| TASK REQUIREMENTS |
Please write back every entry exactly, character for character.

------ AVAILABLE DATA

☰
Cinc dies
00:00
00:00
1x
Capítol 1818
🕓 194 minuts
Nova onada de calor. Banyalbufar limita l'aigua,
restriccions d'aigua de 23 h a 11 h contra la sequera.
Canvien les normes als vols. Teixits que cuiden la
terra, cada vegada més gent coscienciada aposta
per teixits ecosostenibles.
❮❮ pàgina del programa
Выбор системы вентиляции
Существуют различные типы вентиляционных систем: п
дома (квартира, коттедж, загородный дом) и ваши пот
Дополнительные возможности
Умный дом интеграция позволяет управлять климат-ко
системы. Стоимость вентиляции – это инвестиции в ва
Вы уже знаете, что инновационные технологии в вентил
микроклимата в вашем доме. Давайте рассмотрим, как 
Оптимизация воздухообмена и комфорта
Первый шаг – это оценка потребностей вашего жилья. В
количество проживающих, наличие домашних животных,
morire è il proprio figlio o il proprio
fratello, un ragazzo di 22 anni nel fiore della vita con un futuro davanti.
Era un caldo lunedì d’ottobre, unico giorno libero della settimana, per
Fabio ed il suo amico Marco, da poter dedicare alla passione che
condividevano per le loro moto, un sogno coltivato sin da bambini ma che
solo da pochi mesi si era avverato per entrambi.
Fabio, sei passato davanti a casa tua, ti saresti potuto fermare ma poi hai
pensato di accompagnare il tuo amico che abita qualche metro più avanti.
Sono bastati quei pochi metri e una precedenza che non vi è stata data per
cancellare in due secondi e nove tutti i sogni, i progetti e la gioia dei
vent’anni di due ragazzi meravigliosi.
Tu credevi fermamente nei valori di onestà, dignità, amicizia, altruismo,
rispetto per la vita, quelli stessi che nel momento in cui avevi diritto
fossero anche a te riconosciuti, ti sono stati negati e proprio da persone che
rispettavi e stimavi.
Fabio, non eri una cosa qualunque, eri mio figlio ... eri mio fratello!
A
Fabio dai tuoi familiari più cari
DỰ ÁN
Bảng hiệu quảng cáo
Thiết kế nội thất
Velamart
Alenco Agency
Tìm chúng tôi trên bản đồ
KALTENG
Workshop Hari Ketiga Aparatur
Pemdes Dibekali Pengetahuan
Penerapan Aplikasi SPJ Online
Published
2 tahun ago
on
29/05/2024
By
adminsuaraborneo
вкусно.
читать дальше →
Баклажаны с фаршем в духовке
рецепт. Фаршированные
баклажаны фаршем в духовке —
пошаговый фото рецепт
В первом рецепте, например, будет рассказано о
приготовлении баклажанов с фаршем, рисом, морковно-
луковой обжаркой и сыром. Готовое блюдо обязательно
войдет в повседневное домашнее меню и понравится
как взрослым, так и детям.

------------

| EXERCISE OUTPUT |
☰
Cinc dies
00:00
00:00
1x
Capítol 1818
🕓 194 minuts
Nova onada de calor. Banyalbufar limita l'aigua,
restriccions d'aigua de 23 h a 11 h contra la sequera.
Canvien les normes als vols. Teixits que cuiden la
terra, cada vegada més gent coscienciada aposta
per teixits ecosostenibles.
❮❮ pàgina del programa
Выбор системы вентиляции
Существуют различные типы вентиляционных систем: п
дома (квартира, коттедж, загородный дом) и ваши пот
Дополнительные возможности
Умный дом интеграция позволяет управлять климат-ко
системы. Стоимость вентиляции – это инвестиции в ва
Вы уже знаете, что инновационные технологии в вентил
микроклимата в вашем доме. Давайте рассмотрим, как 
Оптимизация воздухообмена и комфорта
Первый шаг – это оценка потребностей вашего жилья. В
количество проживающих, наличие домашних животных,
morire è il proprio figlio o il proprio
fratello, un ragazzo di 22 anni nel fiore della vita con un futuro davanti.
Era un caldo lunedì d’ottobre, unico giorno libero della settimana, per
Fabio ed il suo amico Marco, da poter dedicare alla passione che
condividevano per le loro moto, un sogno coltivato sin da bambini ma che
solo da pochi mesi si era avverato per entrambi.
Fabio, sei passato davanti a casa tua, ti saresti potuto fermare ma poi hai
pensato di accompagnare il tuo amico che abita qualche metro più avanti.
Sono bastati quei pochi metri e una precedenza che non vi è stata data per
cancellare in due secondi e nove tutti i sogni, i progetti e la gioia dei
vent’anni di due ragazzi meravigliosi.
Tu credevi fermamente nei valori di onestà, dignità, amicizia, altruismo,
rispetto per la vita, quelli stessi che nel momento in cui avevi diritto
fossero anche a te riconosciuti, ti sono stati negati e proprio da persone che
rispettavi e stimavi.
Fabio, non eri una cosa qualunque, eri mio figlio ... eri mio fratello!
A
Fabio dai tuoi familiari più cari
DỰ ÁN
Bảng hiệu quảng cáo
Thiết kế nội thất
Velamart
Alenco Agency
Tìm chúng tôi trên bản đồ
KALTENG
Workshop Hari Ketiga Aparatur
Pemdes Dibekali Pengetahuan
Penerapan Aplikasi SPJ Online
Published
2 tahun ago
on
29/05/2024
By
adminsuaraborneo
вкусно.
читать дальше →
Баклажаны с фаршем в духовке
рецепт. Фаршированные
баклажаны фаршем в духовке —
пошаговый фото рецепт
В первом рецепте, например, будет рассказано о
приготовлении баклажанов с фаршем, рисом, морковно-
луковой обжаркой и сыром. Готовое блюдо обязательно
войдет в повседневное домашнее меню и понравится
как взрослым, так и детям.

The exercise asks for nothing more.